Even after years of mass-immigration-driven dysfunction in our national society, many — perhaps most — of our fellow native-born citizens are still hazy on the mad character of our immigration "system" and on what's at stake if the madness continues unimpeded.
I believe, in fact, that the very blithe attitude that Americans have traditionally had towards matters of citizenship and immigration is fast becoming untenable. I say "Americans" rather than "we Americans" because there seems to be a clear division here between "newer" and "older" Americans. It is interesting to note that the two most critical, radical books on U.S. immigration policy this past 10 years were written by Peter Brimelow, a naturalized American born in England, and Michelle Malkin, American-born daughter of recent immigrants from the Philippines. I'm not arguing for any superior innate wisdom on the part of newcomers, but I do think that having some outside perspective on citizenship, either by having been born abroad, or from growing up with foreign-born parents, gives you a clearer picture of the issues involved.
All those issues come under the heading of The National Question. What does it actually mean to be an American? What should it mean? Those of us who have actually arm-wrestled with the INS and deliberated about settling here, or were raised by people who did those things, have at least been forced to think about this. I don't mean to be unkind to anyone, or to sound arrogant about it, but it sometimes seems to me that Americans with deeper roots in this country never think about The National Question from one year's end to the next.
Earlier that year, Derb had written about America as "The Great Attractor":
People everywhere, even the most illiterate subsistence farmers, have a clear idea in their minds of the desirability of different countries.

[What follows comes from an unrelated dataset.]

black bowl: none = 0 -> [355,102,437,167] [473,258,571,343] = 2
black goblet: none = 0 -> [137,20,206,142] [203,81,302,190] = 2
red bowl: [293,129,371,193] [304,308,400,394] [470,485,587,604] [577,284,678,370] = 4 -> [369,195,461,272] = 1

Most desirable is America. Slightly below that is the rest of the Anglosphere – Canada, Australia, New Zealand and the U.K. Some way behind come Japan and the west European countries, where life is tolerably good, though without the free-wheeling liberties of the Anglosphere. And behind that comes … everywhere else: the loser nations, the garbage-dump nations like Egypt, Nigeria, Brazil, Bangladesh, with their corruption and injustice, their gross inequalities and stifling bureaucracies, their crony capitalism and environmental degradation.

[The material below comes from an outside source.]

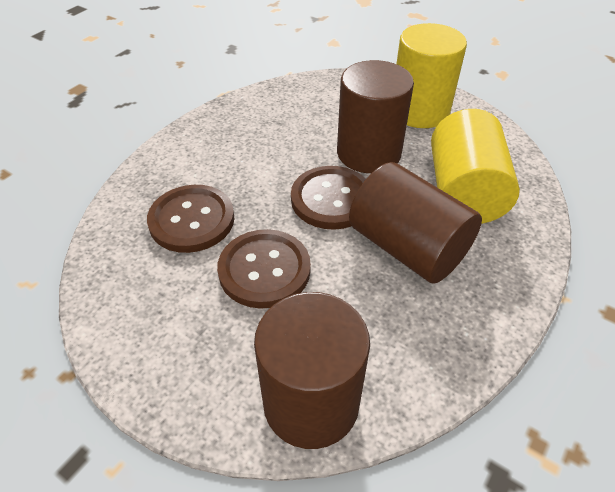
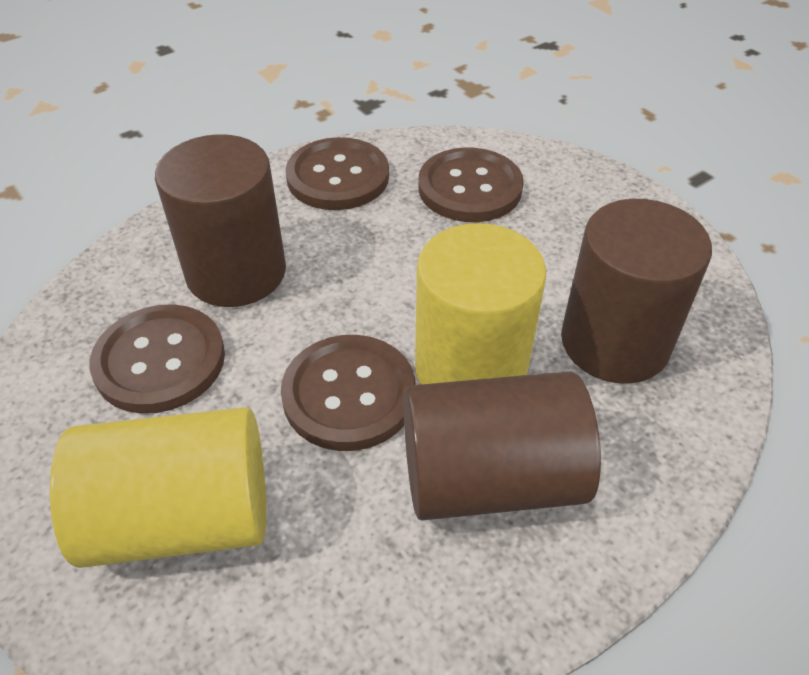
brown button: [147,185,234,253] [217,229,311,309] [291,166,366,230] = 3 -> [90,304,225,414] [281,335,415,451] [285,137,389,210] [418,147,523,222] = 4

Americans simply have not adjusted to this new state of affairs. Most certainly the U.S. Congress has not. Years go by with no significant immigration reform. Did I say "years"? Decades have in fact gone by: the immigration regime of today is in all essentials (there has been some tinkering at the margins) the one established by the 1965 Act. No serious reform seems to be contemplated. If you try to get an immigration conversation going among educated Americans, set a stopwatch as you start. Before two minutes have elapsed, someone will have called you a "racist."

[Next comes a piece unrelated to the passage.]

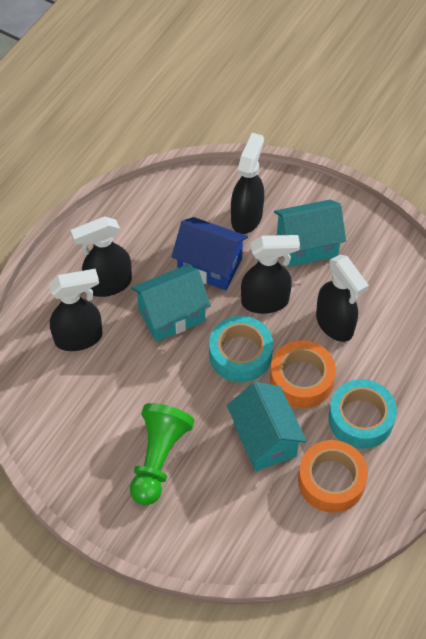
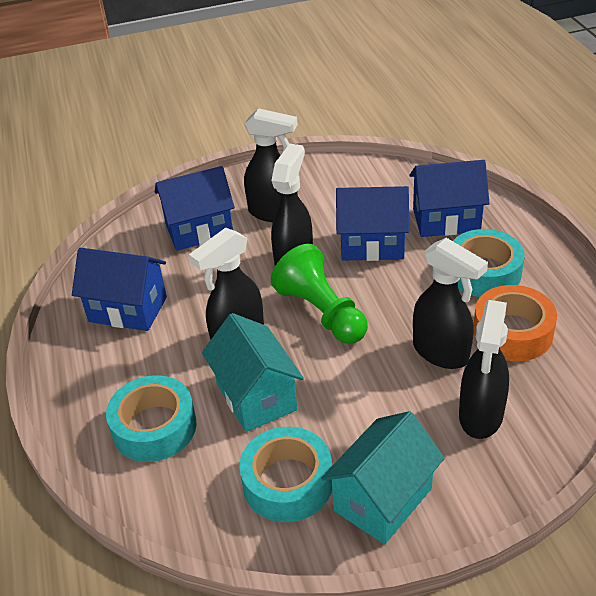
blue house: [171,217,248,290] = 1 -> [72,248,167,331] [155,166,235,251] [336,186,409,261] [410,160,490,237] = 4
orange tape: [270,340,336,408] [298,440,368,513] = 2 -> [473,285,557,361] = 1
turquoise house: [131,265,211,342] [227,382,307,471] [274,200,346,267] = 3 -> [202,313,304,432] [321,411,445,544] = 2
turquoise tape: [209,316,273,382] [328,379,397,449] = 2 -> [106,375,197,462] [239,427,332,522] [453,229,525,297] = 3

At about the same time that Derb was voicing those thoughts, while I was living in southern California, I met a Polish-born American citizen who had immigrated as an adult a couple of decades earlier. Thus he had an adult's recollections of socialist Poland, under the Soviet thumb. I especially remember his recounting of his reaction when he arrived on these shores and became acclimated: "How can such a great country exist?" Tellingly, he and I had gotten acquainted because of our mutual horror at what was happening to his adopted country — he had a perceptive immigrant's sensitivity to it.
What brought those instances of "immigrant insight" to my mind is a small, striking item in the Fall 2010 edition of the Heritage Foundation's Heritage Member News (apparently not available online). On page 7, there's a quote from one T.W. Weston, identified as an immigrant and retired businessman in Texas:
Americans living in freedom have absolutely no idea that they have it ... they do not understand that they have something of such value ... not until they lose it ... they will lose it by "salami tactics" — slice by slice by slice. [Ellipsis as in the original]
Weston's is an important insight, worthy of repeated dissemination: All too many native-born American citizens are as uncomprehending that they're taking our livable society for granted as, classically, fish are about the existence of water.